La diplomazia del cardinale Zuppi in Ucraina è nei dettagli
C’è un filo sottile, quasi invisibile, che collega la missione del cardinale Matteo Zuppi in Ucraina alle strade di Leopoli. Non è la pace raccontata nei convegni, quella che si consuma tra i velluti delle diplomazie europee. È la pace che si costruisce dentro le ferite, respirando la polvere delle città bombardate, ascoltando le voci che non arrivano mai ai tavoli negoziali. Zuppi questo lo sa bene: la sua presenza in Ucraina non è un gesto episodico, ma l’ultimo capitolo di un lavoro ostinato, paziente, spesso silenzioso.
Da quando la guerra ha travolto il Paese, seguo con preoccupazione la guerra ma anche con la speranza legata al lavoro della Comunità di Sant’Egidio che ha trasformato Leopoli in un laboratorio di resistenza civile. Una resistenza chiaramente non armata, ma quella che distribuisce medicine, accoglie sfollati, ricuce relazioni, prova a dare un nome e un volto a chi rischia di diventare solo una cifra nelle statistiche del conflitto. È in luoghi così che si è costruita la credibilità necessaria perché un emissario della Santa Sede potesse muoversi senza essere percepito come un turista della diplomazia. Zuppi arriva in Ucraina con la stessa postura che ha avuto nelle periferie italiane e nelle mediazioni internazionali: non pretende di risolvere la guerra, ma di aprire spiragli. E gli spiragli, in tempi di macerie, valgono più di mille proclami.
Il cardinale non è un ingenuo. Sa che ogni passo è osservato, interpretato, manipolato. Sa che la pace non è un’astrazione ma un percorso tortuoso, fatto di gesti minuscoli: una visita a un ospedale, un colloquio con le autorità civili, un ascolto attento delle comunità locali. È la diplomazia dei dettagli, quella che non finisce nei comunicati ufficiali ma che può cambiare la percezione di un popolo ferito. In questo senso, la sua missione è un atto politico nel senso più alto del termine: non schierarsi con un fronte, ma schierarsi con l’umanità.
Papa Leone, con la sua sobrietà che non concede nulla alla retorica, ha ricordato che “la pace nasce quando qualcuno decide di farsi carico dell’altro”. Non è una frase da discorso ufficiale: è una preghiera.
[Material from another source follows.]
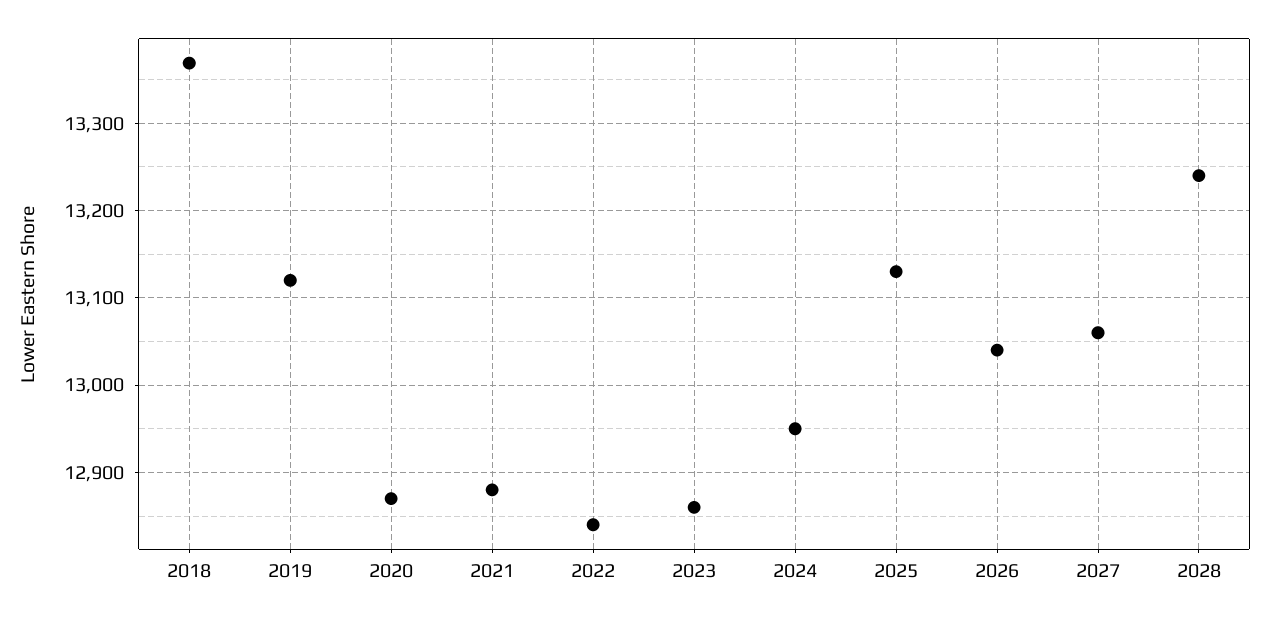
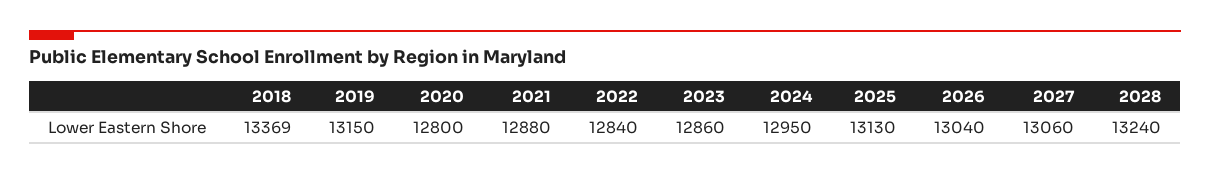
2019: 13120 -> 13150
2020: 12870 -> 12800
Una di quelle che si mormorano quando il mondo sembra troppo grande e troppo ferito per essere abbracciato. E la storia, quando la si guarda con occhi sinceri, ci mostra quanto sia fragile la pace che non nasce dal cuore: nel 1938, a Monaco, si firmò un accordo che voleva essere un balsamo, ma non aveva dentro nessuna compassione. Per questo si spezzò subito, come si spezza ciò che non è stato custodito.
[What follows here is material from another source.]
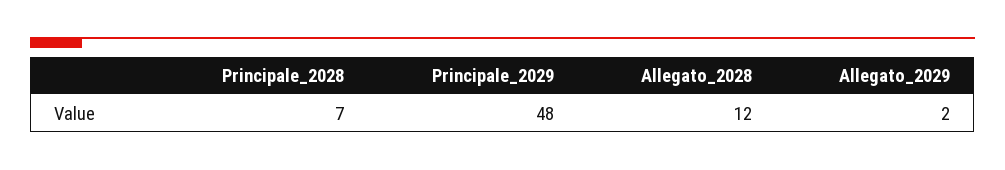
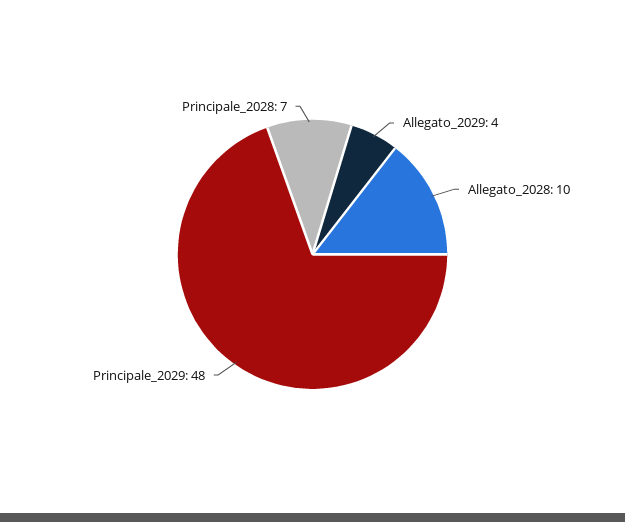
Allegato_2028: 12 -> 10
Allegato_2029: 2 -> 4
Credo che sia proprio qui che la missione di Zuppi assume un’altra profondità. Non è solo un viaggio diplomatico: è un pellegrinaggio. Cammina tra le ferite dell’Ucraina come si cammina in un luogo dove ogni pietra ha visto troppo, dove ogni volto porta un dolore che chiede di essere ascoltato. La sua presenza non è un gesto politico, è un atto di fede nell’umano. Una fede che non si proclama, ma si vive. Una fede che non cerca di convincere, ma di accompagnare. Ma nessun pellegrino può avanzare da solo e anche gli uomini di pace hanno bisogno di una comunità che li sostenga, di un popolo che non si limiti a sperare la pace, ma che la custodisca come si custodisce una fiamma fragile.
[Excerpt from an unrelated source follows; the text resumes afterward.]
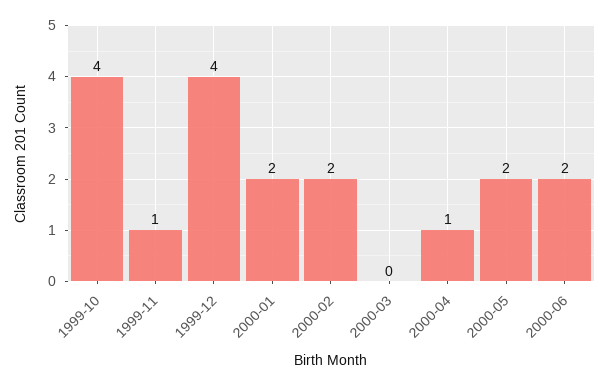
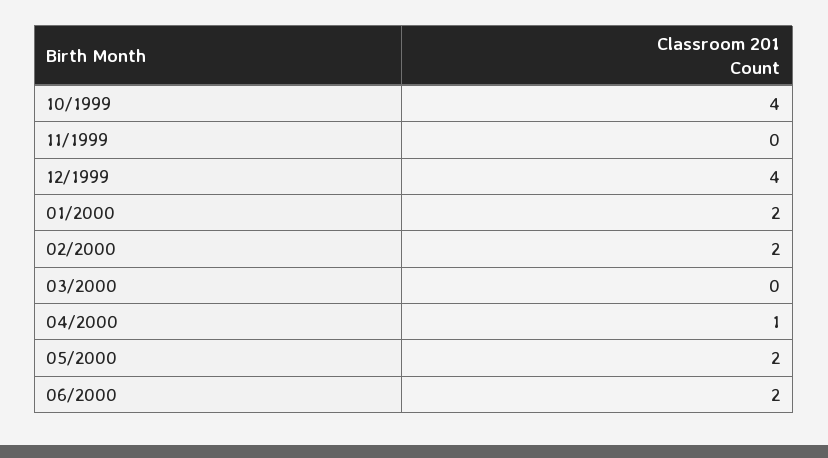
1999-11: 1 -> 0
La pace non è un traguardo: è un dono che si riceve e si protegge. È un cammino che si fa insieme, passo dopo passo, anche quando il sentiero sembra scomparire sotto le macerie. La guerra si nutre di clamore, la pace di silenzi abitati. E in quei silenzi — quelli che Zuppi prova a creare, anche solo per un istante, tra una visita e un incontro — c’è forse la possibilità di un futuro diverso. La storia ci ha già mostrato cosa accade quando si lascia sola la pace: svanisce come una voce nel vento. Stavolta, se vogliamo che resti, dobbiamo camminare accanto a chi la cerca davvero, e far sì che il suo passo non sia mai un passo isolato. C’è la pace nel futuro prossimo dell’Ucraina, accompagnano don Matteo e camminiamo verso essa.